--- Request ---
Put every line of text in the data below into a JSON list of strings, one string per line, leaving out blank lines.

--- Exercise material ---

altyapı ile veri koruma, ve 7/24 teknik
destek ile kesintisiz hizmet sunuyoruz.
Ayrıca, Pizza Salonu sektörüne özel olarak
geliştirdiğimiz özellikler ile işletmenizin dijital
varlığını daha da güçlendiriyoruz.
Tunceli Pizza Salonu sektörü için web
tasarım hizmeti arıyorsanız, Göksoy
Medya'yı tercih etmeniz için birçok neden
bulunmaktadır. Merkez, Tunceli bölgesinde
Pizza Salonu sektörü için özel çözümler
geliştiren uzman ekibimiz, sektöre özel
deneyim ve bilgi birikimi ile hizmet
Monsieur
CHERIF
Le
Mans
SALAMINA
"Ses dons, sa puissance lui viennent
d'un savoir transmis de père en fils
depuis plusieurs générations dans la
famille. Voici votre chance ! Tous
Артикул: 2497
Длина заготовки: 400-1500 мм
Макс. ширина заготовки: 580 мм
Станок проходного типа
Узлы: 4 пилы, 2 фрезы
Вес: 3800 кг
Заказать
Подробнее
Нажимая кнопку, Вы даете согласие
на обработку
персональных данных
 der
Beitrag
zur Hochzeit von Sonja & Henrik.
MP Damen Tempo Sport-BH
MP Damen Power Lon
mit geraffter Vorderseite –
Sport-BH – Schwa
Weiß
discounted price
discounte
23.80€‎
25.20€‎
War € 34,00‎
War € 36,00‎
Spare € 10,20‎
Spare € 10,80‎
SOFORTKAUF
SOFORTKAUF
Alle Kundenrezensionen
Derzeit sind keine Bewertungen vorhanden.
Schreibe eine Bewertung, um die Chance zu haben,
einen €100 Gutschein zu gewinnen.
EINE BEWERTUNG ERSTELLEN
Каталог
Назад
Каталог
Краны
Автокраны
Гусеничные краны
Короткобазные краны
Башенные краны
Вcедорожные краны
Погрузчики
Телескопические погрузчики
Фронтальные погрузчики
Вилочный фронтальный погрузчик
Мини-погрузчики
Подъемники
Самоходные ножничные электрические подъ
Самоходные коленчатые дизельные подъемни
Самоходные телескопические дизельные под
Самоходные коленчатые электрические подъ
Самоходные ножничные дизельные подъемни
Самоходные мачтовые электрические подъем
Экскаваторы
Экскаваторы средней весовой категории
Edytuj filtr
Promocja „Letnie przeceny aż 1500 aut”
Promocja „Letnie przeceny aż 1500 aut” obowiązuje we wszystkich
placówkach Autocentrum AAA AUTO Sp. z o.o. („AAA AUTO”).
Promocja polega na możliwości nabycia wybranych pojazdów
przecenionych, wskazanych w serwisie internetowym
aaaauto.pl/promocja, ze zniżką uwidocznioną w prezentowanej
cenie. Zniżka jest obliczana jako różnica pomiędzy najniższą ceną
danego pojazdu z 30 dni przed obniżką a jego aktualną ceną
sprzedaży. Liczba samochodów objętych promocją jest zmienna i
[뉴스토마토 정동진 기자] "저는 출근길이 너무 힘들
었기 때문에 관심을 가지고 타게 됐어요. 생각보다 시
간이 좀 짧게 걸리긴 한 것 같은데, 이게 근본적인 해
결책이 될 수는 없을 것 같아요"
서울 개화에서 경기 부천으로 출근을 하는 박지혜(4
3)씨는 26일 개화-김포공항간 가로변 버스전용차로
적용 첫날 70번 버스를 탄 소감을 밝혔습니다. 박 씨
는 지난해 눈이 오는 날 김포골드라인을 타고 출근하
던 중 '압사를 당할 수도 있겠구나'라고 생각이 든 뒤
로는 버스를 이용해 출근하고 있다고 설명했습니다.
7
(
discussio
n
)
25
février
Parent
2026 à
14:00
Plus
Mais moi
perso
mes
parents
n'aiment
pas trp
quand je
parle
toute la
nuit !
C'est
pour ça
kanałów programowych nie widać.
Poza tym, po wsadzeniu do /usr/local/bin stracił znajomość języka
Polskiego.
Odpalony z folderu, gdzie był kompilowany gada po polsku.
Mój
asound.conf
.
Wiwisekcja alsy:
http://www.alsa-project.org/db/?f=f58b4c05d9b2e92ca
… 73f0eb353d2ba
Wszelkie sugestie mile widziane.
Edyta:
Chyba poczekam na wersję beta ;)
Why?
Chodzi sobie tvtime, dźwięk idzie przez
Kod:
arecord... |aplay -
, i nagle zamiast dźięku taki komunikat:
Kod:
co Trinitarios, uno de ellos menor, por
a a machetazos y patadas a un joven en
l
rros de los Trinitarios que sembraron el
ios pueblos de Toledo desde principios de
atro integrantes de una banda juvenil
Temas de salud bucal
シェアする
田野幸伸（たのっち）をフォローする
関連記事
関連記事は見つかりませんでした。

--- Solution to this task ---
[
  "altyapı ile veri koruma, ve 7/24 teknik",
  "destek ile kesintisiz hizmet sunuyoruz.",
  "Ayrıca, Pizza Salonu sektörüne özel olarak",
  "geliştirdiğimiz özellikler ile işletmenizin dijital",
  "varlığını daha da güçlendiriyoruz.",
  "Tunceli Pizza Salonu sektörü için web",
  "tasarım hizmeti arıyorsanız, Göksoy",
  "Medya'yı tercih etmeniz için birçok neden",
  "bulunmaktadır. Merkez, Tunceli bölgesinde",
  "Pizza Salonu sektörü için özel çözümler",
  "geliştiren uzman ekibimiz, sektöre özel",
  "deneyim ve bilgi birikimi ile hizmet",
  "Monsieur",
  "CHERIF",
  "Le",
  "Mans",
  "SALAMINA",
  "\"Ses dons, sa puissance lui viennent",
  "d'un savoir transmis de père en fils",
  "depuis plusieurs générations dans la",
  "famille. Voici votre chance ! Tous",
  "Артикул: 2497",
  "Длина заготовки: 400-1500 мм",
  "Макс. ширина заготовки: 580 мм",
  "Станок проходного типа",
  "Узлы: 4 пилы, 2 фрезы",
  "Вес: 3800 кг",
  "Заказать",
  "Подробнее",
  "Нажимая кнопку, Вы даете согласие",
  "на обработку",
  "персональных данных",
  " der",
  "Beitrag",
  "zur Hochzeit von Sonja & Henrik.",
  "MP Damen Tempo Sport-BH",
  "MP Damen Power Lon",
  "mit geraffter Vorderseite –",
  "Sport-BH – Schwa",
  "Weiß",
  "discounted price",
  "discounte",
  "23.80€‎",
  "25.20€‎",
  "War € 34,00‎",
  "War € 36,00‎",
  "Spare € 10,20‎",
  "Spare € 10,80‎",
  "SOFORTKAUF",
  "SOFORTKAUF",
  "Alle Kundenrezensionen",
  "Derzeit sind keine Bewertungen vorhanden.",
  "Schreibe eine Bewertung, um die Chance zu haben,",
  "einen €100 Gutschein zu gewinnen.",
  "EINE BEWERTUNG ERSTELLEN",
  "Каталог",
  "Назад",
  "Каталог",
  "Краны",
  "Автокраны",
  "Гусеничные краны",
  "Короткобазные краны",
  "Башенные краны",
  "Вcедорожные краны",
  "Погрузчики",
  "Телескопические погрузчики",
  "Фронтальные погрузчики",
  "Вилочный фронтальный погрузчик",
  "Мини-погрузчики",
  "Подъемники",
  "Самоходные ножничные электрические подъ",
  "Самоходные коленчатые дизельные подъемни",
  "Самоходные телескопические дизельные под",
  "Самоходные коленчатые электрические подъ",
  "Самоходные ножничные дизельные подъемни",
  "Самоходные мачтовые электрические подъем",
  "Экскаваторы",
  "Экскаваторы средней весовой категории",
  "Edytuj filtr",
  "Promocja „Letnie przeceny aż 1500 aut”",
  "Promocja „Letnie przeceny aż 1500 aut” obowiązuje we wszystkich",
  "placówkach Autocentrum AAA AUTO Sp. z o.o. („AAA AUTO”).",
  "Promocja polega na możliwości nabycia wybranych pojazdów",
  "przecenionych, wskazanych w serwisie internetowym",
  "aaaauto.pl/promocja, ze zniżką uwidocznioną w prezentowanej",
  "cenie. Zniżka jest obliczana jako różnica pomiędzy najniższą ceną",
  "danego pojazdu z 30 dni przed obniżką a jego aktualną ceną",
  "sprzedaży. Liczba samochodów objętych promocją jest zmienna i",
  "[뉴스토마토 정동진 기자] \"저는 출근길이 너무 힘들",
  "었기 때문에 관심을 가지고 타게 됐어요. 생각보다 시",
  "간이 좀 짧게 걸리긴 한 것 같은데, 이게 근본적인 해",
  "결책이 될 수는 없을 것 같아요\"",
  "서울 개화에서 경기 부천으로 출근을 하는 박지혜(4",
  "3)씨는 26일 개화-김포공항간 가로변 버스전용차로",
  "적용 첫날 70번 버스를 탄 소감을 밝혔습니다. 박 씨",
  "는 지난해 눈이 오는 날 김포골드라인을 타고 출근하",
  "던 중 '압사를 당할 수도 있겠구나'라고 생각이 든 뒤",
  "로는 버스를 이용해 출근하고 있다고 설명했습니다.",
  "7",
  "(",
  "discussio",
  "n",
  ")",
  "25",
  "février",
  "Parent",
  "2026 à",
  "14:00",
  "Plus",
  "Mais moi",
  "perso",
  "mes",
  "parents",
  "n'aiment",
  "pas trp",
  "quand je",
  "parle",
  "toute la",
  "nuit !",
  "C'est",
  "pour ça",
  "kanałów programowych nie widać.",
  "Poza tym, po wsadzeniu do /usr/local/bin stracił znajomość języka",
  "Polskiego.",
  "Odpalony z folderu, gdzie był kompilowany gada po polsku.",
  "Mój",
  "asound.conf",
  ".",
  "Wiwisekcja alsy:",
  "http://www.alsa-project.org/db/?f=f58b4c05d9b2e92ca",
  "… 73f0eb353d2ba",
  "Wszelkie sugestie mile widziane.",
  "Edyta:",
  "Chyba poczekam na wersję beta ;)",
  "Why?",
  "Chodzi sobie tvtime, dźwięk idzie przez",
  "Kod:",
  "arecord... |aplay -",
  ", i nagle zamiast dźięku taki komunikat:",
  "Kod:",
  "co Trinitarios, uno de ellos menor, por",
  "a a machetazos y patadas a un joven en",
  "l",
  "rros de los Trinitarios que sembraron el",
  "ios pueblos de Toledo desde principios de",
  "atro integrantes de una banda juvenil",
  "Temas de salud bucal",
  "シェアする",
  "田野幸伸（たのっち）をフォローする",
  "関連記事",
  "関連記事は見つかりませんでした。"
]